The management of “1984,” the lauded West End import playing at Broadway’s Hudson Theater, felt it necessary to ban children under 13 from the stage production adapted by co-directors Robert Icke and Duncan MacMillan from the 1949 dystopian political novel by George Orwell. That should be fair warning that this show, originally produced by Headlong, the Nottingham Playhouse and the Almeida Theater, is tough to take — but worth the cost of losing your lunch.
There’s nothing subtle about this unrelentingly grim adaptation of a literary sci-fi novel that’s been selling like bootleg sex tapes in recent political years. (In the month after Kellyanne Conway’s infamous utterance about “alternative facts,” the book skyrocketed to the top of Amazon’s bestseller list.) The catch phrases that chilled your blood when you read the book — “thought police,” “newspeak,” “doublethink,” “thoughtcrimes,” and, of course, “Big Brother Is Watching You” — are spoken on stage and projected on screens of a chillingly futuristic set designed by Chloe Lamford.
But it’s the unnerving sound-and-light show by Tom Gibbons (sound design) and Natasha Chivers (lighting) that really gets under your skin and burrows, wormlike, into your brain. As eye-watering lighting effects slice through scenes like so many knives, metallic sounds of inhuman origin saw through your skull. Welcome to the world of the future — or do I mean the present?
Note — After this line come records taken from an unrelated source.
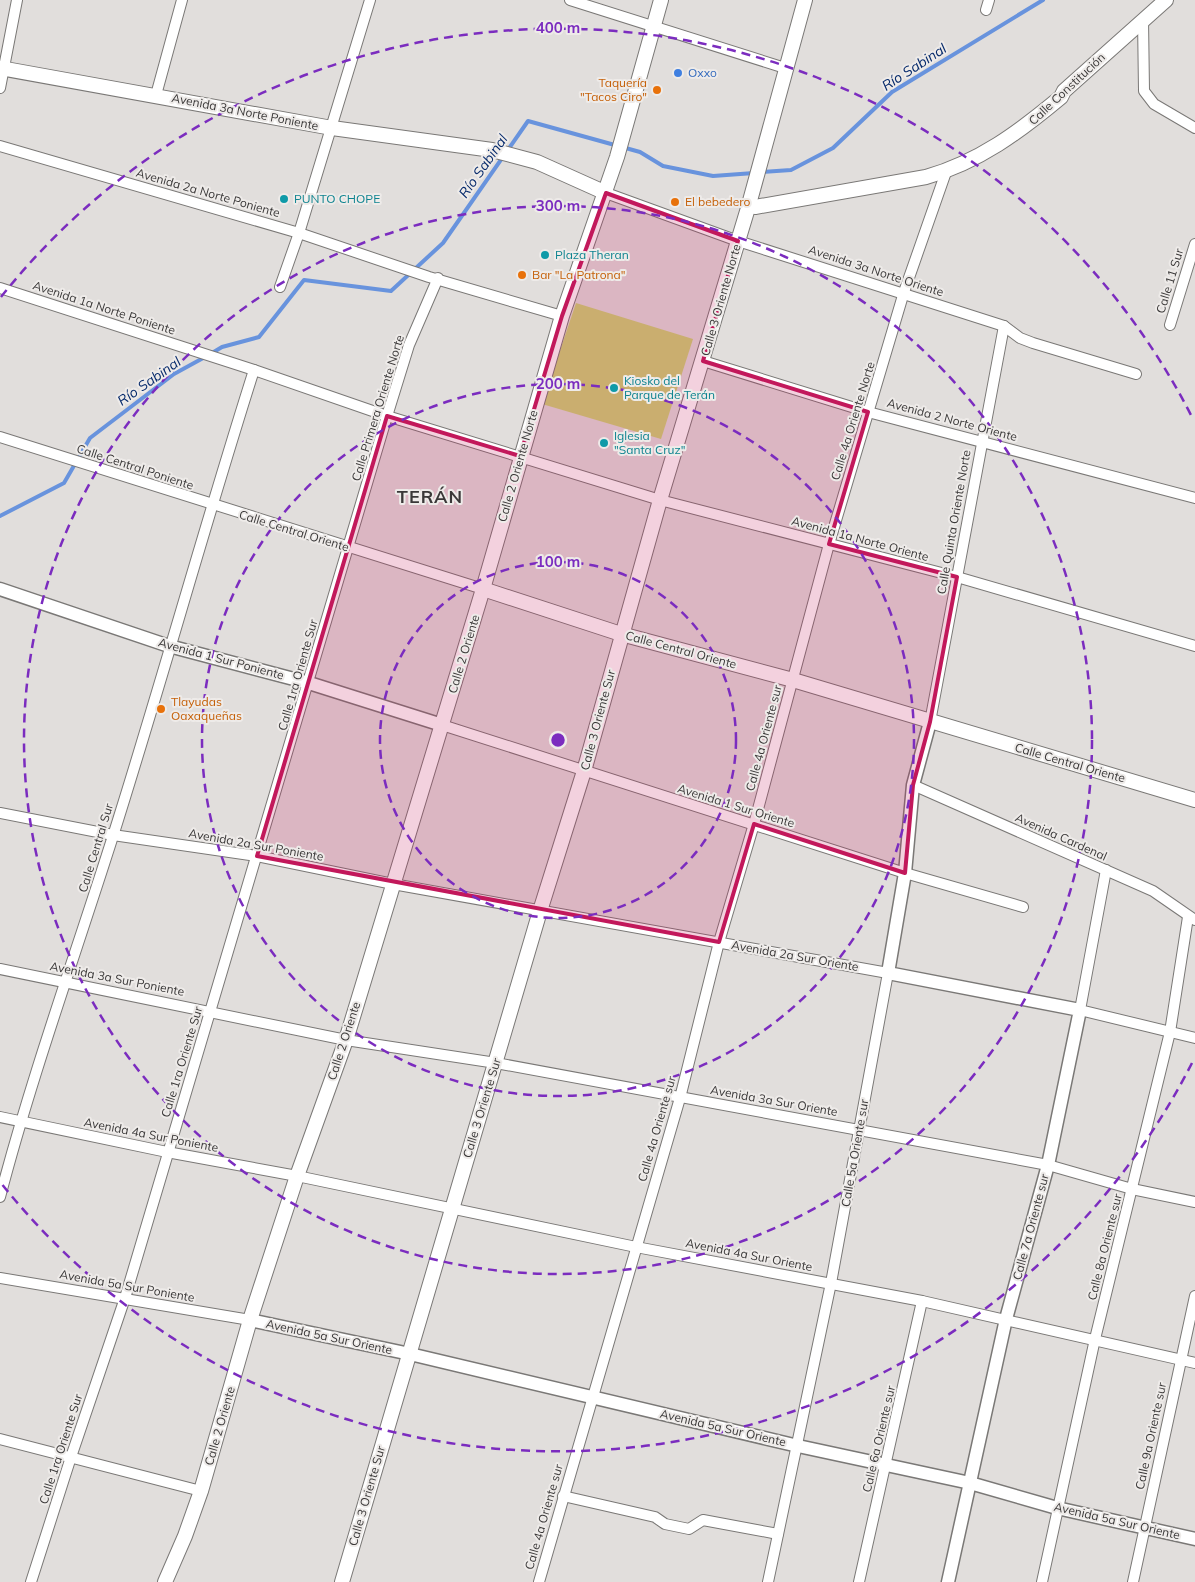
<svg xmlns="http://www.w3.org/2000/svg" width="1195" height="1582" viewBox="0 0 1195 1582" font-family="Mulish,sans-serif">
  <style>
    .green { fill: #ccd475 }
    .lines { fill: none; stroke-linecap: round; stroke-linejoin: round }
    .stream { stroke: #6893dd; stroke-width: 4 }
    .minor-casing { stroke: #7a7876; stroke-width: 12 }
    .tertiary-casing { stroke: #7a7876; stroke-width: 15 }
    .secondary-casing { stroke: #7a7876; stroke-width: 16 }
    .minor { stroke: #fff; stroke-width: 10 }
    .tertiary { stroke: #fff; stroke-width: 12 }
    .secondary { stroke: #fff; stroke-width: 14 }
    .marked { fill: #c2185b; fill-opacity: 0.2; stroke: #c2185b; stroke-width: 4; stroke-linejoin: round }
    .ring { fill: none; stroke: #7b2cbf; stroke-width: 2.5; stroke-dasharray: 9 6 }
    .shop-dot { fill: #3f7fe0; stroke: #eeebe9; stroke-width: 2 }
    .food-dot { fill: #e8710a; stroke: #eeebe9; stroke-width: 2 }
    .culture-dot { fill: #0f9aa8; stroke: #eeebe9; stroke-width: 2 }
    .labels { text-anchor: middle; stroke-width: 4; stroke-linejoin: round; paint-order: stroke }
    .shop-label { font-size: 12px; fill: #366cbe; stroke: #eeebe9; text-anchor: start }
    .food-label { font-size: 12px; fill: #c56008; stroke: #eeebe9; text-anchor: start }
    .street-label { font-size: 12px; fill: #3a3838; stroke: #eeebe9 }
    .culture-label { font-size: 12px; fill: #0d838f; stroke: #eeebe9; text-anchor: start }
    .water-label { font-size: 14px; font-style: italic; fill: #062a6b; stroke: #eeebe9 }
    .district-label { font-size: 18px; font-weight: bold; letter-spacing: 1px; fill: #3a3838; stroke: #eeebe9 }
    .centre { fill: #7b2cbf; stroke: #eeebe9; stroke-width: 2.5 }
    .ring-label { font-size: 15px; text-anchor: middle; font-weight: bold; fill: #7b2cbf; stroke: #eeebe9; stroke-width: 4; stroke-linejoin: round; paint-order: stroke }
  </style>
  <rect width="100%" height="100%" fill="#e1dedc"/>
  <path class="green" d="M576 303 693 339 661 439 542 404Z"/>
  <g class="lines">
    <g class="stream">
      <path d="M761 172 791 170 833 148 892 92 1043 0"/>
      <path d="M212 353 222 347 259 337 304 280 391 291 443 243 528 121 640 152 663 166 713 176 754 173"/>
      <path d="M0 516 64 483 90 438 174 374 205 357"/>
    </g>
    <g class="minor-casing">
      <g id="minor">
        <path d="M570 0 785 68"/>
        <path d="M986 10 989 0"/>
        <path d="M1143 19 1144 91 1154 104 1195 128"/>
        <path d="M0 88 17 0"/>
        <path d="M156 95 182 0"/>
        <path d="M0 146 299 233 429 277 562 316"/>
        <path d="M606 193 738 241 1004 326 1020 338 1033 343 1136 374"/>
        <path d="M280 287 299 233 370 0"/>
        <path d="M0 288 254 370 387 416 660 500 957 577 1195 646"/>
        <path d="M1170 325 1195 244"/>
        <path d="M703 361 868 412 1195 498"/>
        <path d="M0 437 483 589"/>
        <path d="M930 722 1004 326"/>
        <path d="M442 725 905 873 1023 907"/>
        <path d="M913 785 1153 891 1195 920"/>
        <path d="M0 813 113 835 257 856 393 884 888 973 831 1283 768 1582"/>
        <path d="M1106 870 1080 1010 1195 1038"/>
        <path d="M0 969 346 1040 496 1063 1048 1165 1132 1189 1195 1202"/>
        <path d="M0 1117 167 1152 297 1176 636 1247 922 1301 1195 1363"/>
        <path d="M0 1197C32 1075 75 956 113 836 162 681 205 524 254 370"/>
        <path d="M0 1278 250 1320"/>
        <path d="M0 1439 201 1491"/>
        <path d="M563 1496 655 1517 665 1524 689 1529 703 1520 778 1534"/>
        <path d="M31 1582 71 1457 125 1298 387 416 409 345 438 278"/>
        <path d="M539 1582 680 1098 719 942 754 824 829 544 904 292 946 172"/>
        <path d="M859 1582 922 1301"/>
        <path d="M1042 1582 1095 1339 1170 1032 1188 917"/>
        <path d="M1133 1582 1195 1296"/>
      </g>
    </g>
    <g class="tertiary-casing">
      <g id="tertiary">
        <path d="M0 589 169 646 309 683 442 725"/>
        <path d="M930 722 913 785 905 873 888 973 1080 1010 1048 1165 1006 1319 948 1582"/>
        <path d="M250 1320 410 1354 798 1446 970 1483 1057 1508 1195 1539"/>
      </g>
    </g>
    <g class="secondary-casing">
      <g id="secondary">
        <path d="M0 68 332 128 492 150 537 162 606 193"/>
        <path d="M755 207 926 177C979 162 1019 132 1061 97L1064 91 1166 0"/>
        <path d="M483 589 621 634 793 680 1195 800"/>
        <path d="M165 1582 185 1536 201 1491 250 1320 297 1176 346 1040 483 589 562 316 617 157 661 0"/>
        <path d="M342 1582 540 911 584 771 660 500 748 208 805 0"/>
      </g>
    </g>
    <use href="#minor" class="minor"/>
    <use href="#tertiary" class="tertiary"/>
    <use href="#secondary" class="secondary"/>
  </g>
  <path class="marked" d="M606 193 738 241 703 361 868 412 829 544 957 577 930 722 913 785 905 873 754 824 719 942 257 856 387 416 520 456 562 316Z"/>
  <g class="ring">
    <circle cx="558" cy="740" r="178"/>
    <circle cx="558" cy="740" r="356"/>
    <circle cx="558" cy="740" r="534"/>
    <path d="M1192 1063A712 712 0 0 1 1 1183M1 297A712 712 0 0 1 1192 417"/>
  </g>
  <circle class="shop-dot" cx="678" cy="73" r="5"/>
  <g class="food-dot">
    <circle cx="657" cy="90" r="5"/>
    <circle cx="675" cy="202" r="5"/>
    <circle cx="522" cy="275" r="5"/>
    <circle cx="161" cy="709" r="5"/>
  </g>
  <g class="culture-dot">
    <circle cx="284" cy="199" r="5"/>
    <circle cx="545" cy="255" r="5"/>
    <circle cx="614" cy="388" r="5"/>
    <circle cx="604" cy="443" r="5"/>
  </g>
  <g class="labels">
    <g class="shop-label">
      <text x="688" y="77">Oxxo</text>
    </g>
    <g class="food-label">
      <text x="647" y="87" text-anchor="end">Taquería<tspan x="647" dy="14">"Tacos Ciro"</tspan></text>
      <text x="685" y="206">El bebedero</text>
      <text x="532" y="279">Bar "La Patrona"</text>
      <text x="171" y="706">Tlayudas<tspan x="171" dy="14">Oaxaqueñas</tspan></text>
    </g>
    <g class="street-label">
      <text transform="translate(1067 89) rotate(-43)" y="4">Calle Constitución</text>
      <text transform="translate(245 112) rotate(11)" y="4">Avenida 3a Norte Poniente</text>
      <text transform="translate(208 193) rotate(16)" y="4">Avenida 2a Norte Poniente</text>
      <text transform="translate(876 271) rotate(18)" y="4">Avenida 3a Norte Oriente</text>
      <text transform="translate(1170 281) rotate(-73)" y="4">Calle 11 Sur</text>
      <text transform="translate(721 300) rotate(-74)" y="4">Calle 3 Oriente Norte</text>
      <text transform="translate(104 308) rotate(18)" y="4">Avenida 1a Norte Poniente</text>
      <text transform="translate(378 408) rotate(-73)" y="4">Calle Primera Oriente Norte</text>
      <text transform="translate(952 420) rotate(15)" y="4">Avenida 2 Norte Oriente</text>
      <text transform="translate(853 421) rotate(-73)" y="4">Calle 4a Oriente Norte</text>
      <text transform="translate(518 466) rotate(-74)" y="4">Calle 2 Oriente Norte</text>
      <text transform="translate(135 467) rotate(18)" y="4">Calle Central Poniente</text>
      <text transform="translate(954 522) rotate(-80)" y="4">Calle Quinta Oriente Norte</text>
      <text transform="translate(294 531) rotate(17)" y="4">Calle Central Oriente</text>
      <text transform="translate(860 539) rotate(15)" y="4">Avenida 1a Norte Oriente</text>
      <text transform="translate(681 650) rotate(15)" y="4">Calle Central Oriente</text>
      <text transform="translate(464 654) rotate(-73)" y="4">Calle 2 Oriente</text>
      <text transform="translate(221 659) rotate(15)" y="4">Avenida 1 Sur Poniente</text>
      <text transform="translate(298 675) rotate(-74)" y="4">Calle 1ra Oriente Sur</text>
      <text transform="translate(598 720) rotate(-75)" y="4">Calle 3 Oriente Sur</text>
      <text transform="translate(764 738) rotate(-75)" y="4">Calle 4a Oriente sur</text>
      <text transform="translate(1070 763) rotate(16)" y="4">Calle Central Oriente</text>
      <text transform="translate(736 806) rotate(17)" y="4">Avenida 1 Sur Oriente</text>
      <text transform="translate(1061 837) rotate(24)" y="4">Avenida Cardenal</text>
      <text transform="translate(256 845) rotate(10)" y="4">Avenida 2a Sur Poniente</text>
      <text transform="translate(96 848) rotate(-73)" y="4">Calle Central Sur</text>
      <text transform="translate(795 956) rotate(10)" y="4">Avenida 2a Sur Oriente</text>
      <text transform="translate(117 979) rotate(11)" y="4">Avenida 3a Sur Poniente</text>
      <text transform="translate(344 1041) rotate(-72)" y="4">Calle 2 Oriente</text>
      <text transform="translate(182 1062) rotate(-73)" y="4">Calle 1ra Oriente Sur</text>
      <text transform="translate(774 1101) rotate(10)" y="4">Avenida 3a Sur Oriente</text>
      <text transform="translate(482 1108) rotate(-73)" y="4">Calle 3 Oriente Sur</text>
      <text transform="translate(657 1129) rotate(-74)" y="4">Calle 4a Oriente sur</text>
      <text transform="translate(151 1135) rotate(11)" y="4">Avenida 4a Sur Poniente</text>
      <text transform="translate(855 1153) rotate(-80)" y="4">Calle 5a Oriente sur</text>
      <text transform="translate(1031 1227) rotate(-75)" y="4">Calle 7a Oriente sur</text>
      <text transform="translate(1105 1247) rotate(-76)" y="4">Calle 8a Oriente sur</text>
      <text transform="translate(749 1255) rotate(11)" y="4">Avenida 4a Sur Oriente</text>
      <text transform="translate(127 1286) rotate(10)" y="4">Avenida 5a Sur Poniente</text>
      <text transform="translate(329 1337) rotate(12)" y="4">Avenida 5a Sur Oriente</text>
      <text transform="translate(220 1426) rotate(-74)" y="4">Calle 2 Oriente</text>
      <text transform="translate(723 1428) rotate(13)" y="4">Avenida 5a Sur Oriente</text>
      <text transform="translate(1151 1436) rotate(-78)" y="4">Calle 9a Oriente sur</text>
      <text transform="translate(879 1439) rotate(-77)" y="4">Calle 6a Oriente sur</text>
      <text transform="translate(61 1449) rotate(-72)" y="4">Calle 1ra Oriente Sur</text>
      <text transform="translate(367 1496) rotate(-74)" y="4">Calle 3 Oriente Sur</text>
      <text transform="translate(544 1517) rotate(-74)" y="4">Calle 4a Oriente sur</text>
      <text transform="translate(1117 1521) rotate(13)" y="4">Avenida 5a Sur Oriente</text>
    </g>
    <g class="culture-label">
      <text x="294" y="203">PUNTO CHOPE</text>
      <text x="555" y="259">Plaza Theran</text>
      <text x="624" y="385">Kiosko del<tspan x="624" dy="14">Parque de Terán</tspan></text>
      <text x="614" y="440">Iglesia<tspan x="614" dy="14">"Santa Cruz"</tspan></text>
    </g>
    <g class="water-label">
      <text transform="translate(914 67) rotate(-33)" y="5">Río Sabinal</text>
      <text transform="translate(483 166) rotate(-55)" y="5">Río Sabinal</text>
      <text transform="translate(149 381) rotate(-35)" y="5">Río Sabinal</text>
    </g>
    <g class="district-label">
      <text x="430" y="503">TERÁN</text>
    </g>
  </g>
  <circle cx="558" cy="740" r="8" class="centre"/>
  <g class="ring-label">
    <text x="558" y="33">400 m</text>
    <text x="558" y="211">300 m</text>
    <text x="558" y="389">200 m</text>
    <text x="558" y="567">100 m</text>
  </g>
</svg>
Unlike film and TV versions of the book, this production presents a vision that’s closer to Brechtian expressionism than Hollywood realism. (In our narcissistic age, the notion of being under constant surveillance by some “Big Brother” is actually titillating, not terrifying.) Opening as it does, with the everyman figure of Winston Smith (played with coiled muscles and killing intensity by Tom Sturridge) fantasizing a normal world of the future beyond his own wretched life, the play exists outside known reality.
Projected to 2050, this future world is represented by an ordinary conference room where a group of ordinary people (including the admirable Michael Potts) are holding a spirited book club discussion of Orwell’s novel. Their literary bone of contention is whether or not Orwell’s fictional character of “Winston Smith” is a reliable narrator.
To resolve that question, Winston steps forward to tell his own story of his own time. Although the basic set pieces remain the same, attention shifts to enveloping screens on which video designer Tim Reid projects gigantic letters appropriate for describing the dicta of Big Brother. To reflect in “doublethink” is to believe two diametrically opposite things at once. To converse in “newspeak” is to strip the language of all freighted meaning and nuance and talk (with or without stupid hand gestures) in baby talk. And to be “unpersoned” is to be obliterated, written out of the history books, denied existence, killed. To prepare the populace for the executions of such individuals, Big Brother indulges them in Two-Minute Hate sessions that frighten the horses and leave the actors breathless.
It is Winston’s job to change “Oldspeak” into “Newspeak” (which is to say, lies) by falsifying and/or eradicating persons and events that fail to correspond to Big Brother’s flexible notions of truth. In other words, it’s his job to rewrite history, and once he realizes what he’s doing, he nearly goes mad.
Two things keep him alive and give him hope. An avuncular older man named O’Brien (Tony winner Reed Birney, being bloody brilliant again) arranges for his secret membership in an underground resistance group known as “the Brotherhood.” Even more vivifying is his love affair with a beautiful and passionate woman named Julia (Olivia Wilde, of “Vinyl” and “House”) who introduces him to the ecstasy of having a private room all to themselves in the back of an antique shop run by Potts in a white wig. Love! Privacy! Antiques! Winston comes alive, although Sturridge is so wound up he never really surrenders to sex and love.
Julia is not above a bit of “newspeak” of her own when she describes their fierce lovemaking as “a political act.” Actually, sex does become political in a society where human connections, like human thought and human language, are forbidden. It won’t be long before — spoiler alert! — their charming bedroom is revealed for what it is: a stage set, designed to catch the traitors and drag them off to the Ministry of Love.
The white-walled Ministry of Love is actually the seat of torture where, among other horrendous acts, Winston’s teeth and fingertips are removed by — you guessed it! — O’Brien, who in Birney’s performance softens his voice and transforms himself into a holy terror. He’s so unsettling during this scene (scarier than the box of rats waiting for Winston in Room 101 of the Ministry of Love) that Orwell’s suggestion that Big Brother doesn’t actually exist — that he is, in fact, all of us — really knocks us out. Unless, of course, you fainted at some point during the show.